_Excerpted passage_
= Beginning of Section =

Introduction

The use of Quantitative Trait Loci (QTL) data is increasingly used to aid in the discovery of candidate genes involved in phenotypic variation. Tens to hundreds of genes, however, may lie within even well defined QTL. It is therefore vital that the identification, selection and functional testing of candidate Quantitative Trait genes (QTg) are carried out systematically, and without bias [1]. With the advent of microarrays, researchers are able to directly examine the expression of all genes on a genome wide scale, including those underlying QTL regions.

The scale of data being generated by such high-throughput experiments has led some investigators to follow a hypothesis-driven approach [2]. Although these techniques for candidate gene identification are valid, they run the risk of overlooking genes that have less obvious associations with the phenotype. By making selections based on prior assumptions of what processes may be involved, the genes that may actually be involved in the phenotype can be overlooked. A further complication is that the use of ad hoc methods for candidate gene identification are inherently difficult to replicate and are compounded by poor documentation of the methods used to generate and capture the data from such investigations in published literature.

With an ever increasing number of institutes offering programmatic access to their resources in the form of web services, however, experiments previously conducted manually can now be replaced by automated experiments, capable of processing a far greater volume of data. By reconstructing the original investigation methods in the form of workflows, we are now able to pass data directly from one service to the next. This enables us to process the data in a much more systematic, un-biased, and explicit manner.

Methods

We propose a data-driven methodology that identifies the known pathways that intersect a QTL and those derived from a set of differentially expressed genes from a microarray study. This methodology is implemented systematically through the use of web services and workflows. For the purpose of implementing this systematic pathway-driven approach, we have chosen to use the Taverna workbench [3].

Results and Discussion

Preliminary studies into the modes of resistance to African Trypanosomiasis were carried out for the mouse model organism. These studies illustrated how the large-scale analysis of microarray gene expression and QTL data, investigated at the level of biological pathways, enables links between genotype and phenotype to be successfully established [4]. This approach was implemented systematically through the use of explicitly defined workflows.

= End of Section =

_Prompt 1_
According to the passage on pathway-driven QTL analysis, why is it vital that candidate Quantitative Trait genes be identified, selected and tested systematically and without bias? Answer in one to three sentences.
_Prompt 2_
From the passage on pathway-driven QTL analysis, output the portion starting with "Results and Discussion" and going on through "explicitly defined workflows.", word for word.

[Data items]
= Beginning of Section =

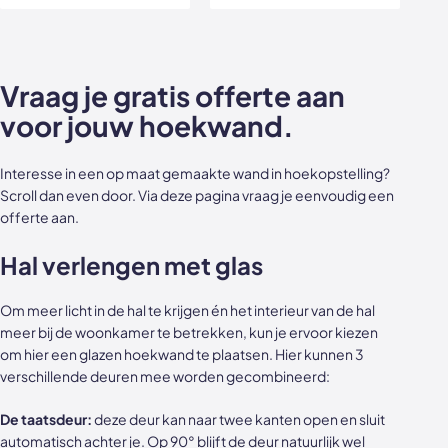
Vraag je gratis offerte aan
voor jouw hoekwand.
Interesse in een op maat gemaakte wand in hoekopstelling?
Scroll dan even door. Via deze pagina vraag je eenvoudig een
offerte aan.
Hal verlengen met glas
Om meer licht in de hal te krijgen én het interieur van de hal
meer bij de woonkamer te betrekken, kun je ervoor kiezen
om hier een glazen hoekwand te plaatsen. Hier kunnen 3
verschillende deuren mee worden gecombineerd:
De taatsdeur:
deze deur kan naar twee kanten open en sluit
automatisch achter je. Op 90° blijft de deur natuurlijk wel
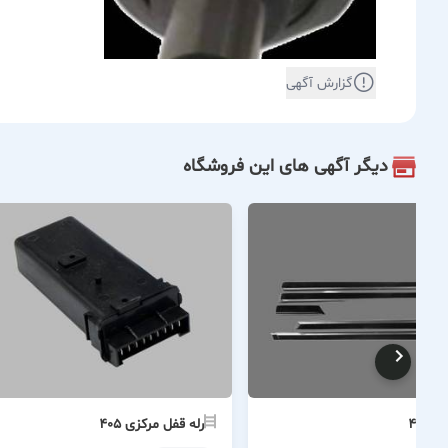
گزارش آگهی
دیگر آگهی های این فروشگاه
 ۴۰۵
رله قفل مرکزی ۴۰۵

= End of Section =

_Answer 1_
It is vital because tens to hundreds of genes may lie within even a well-defined QTL.

_Answer 2_
Results and Discussion

Preliminary studies into the modes of resistance to African Trypanosomiasis were carried out for the mouse model organism. These studies illustrated how the large-scale analysis of microarray gene expression and QTL data, investigated at the level of biological pathways, enables links between genotype and phenotype to be successfully established [4]. This approach was implemented systematically through the use of explicitly defined workflows.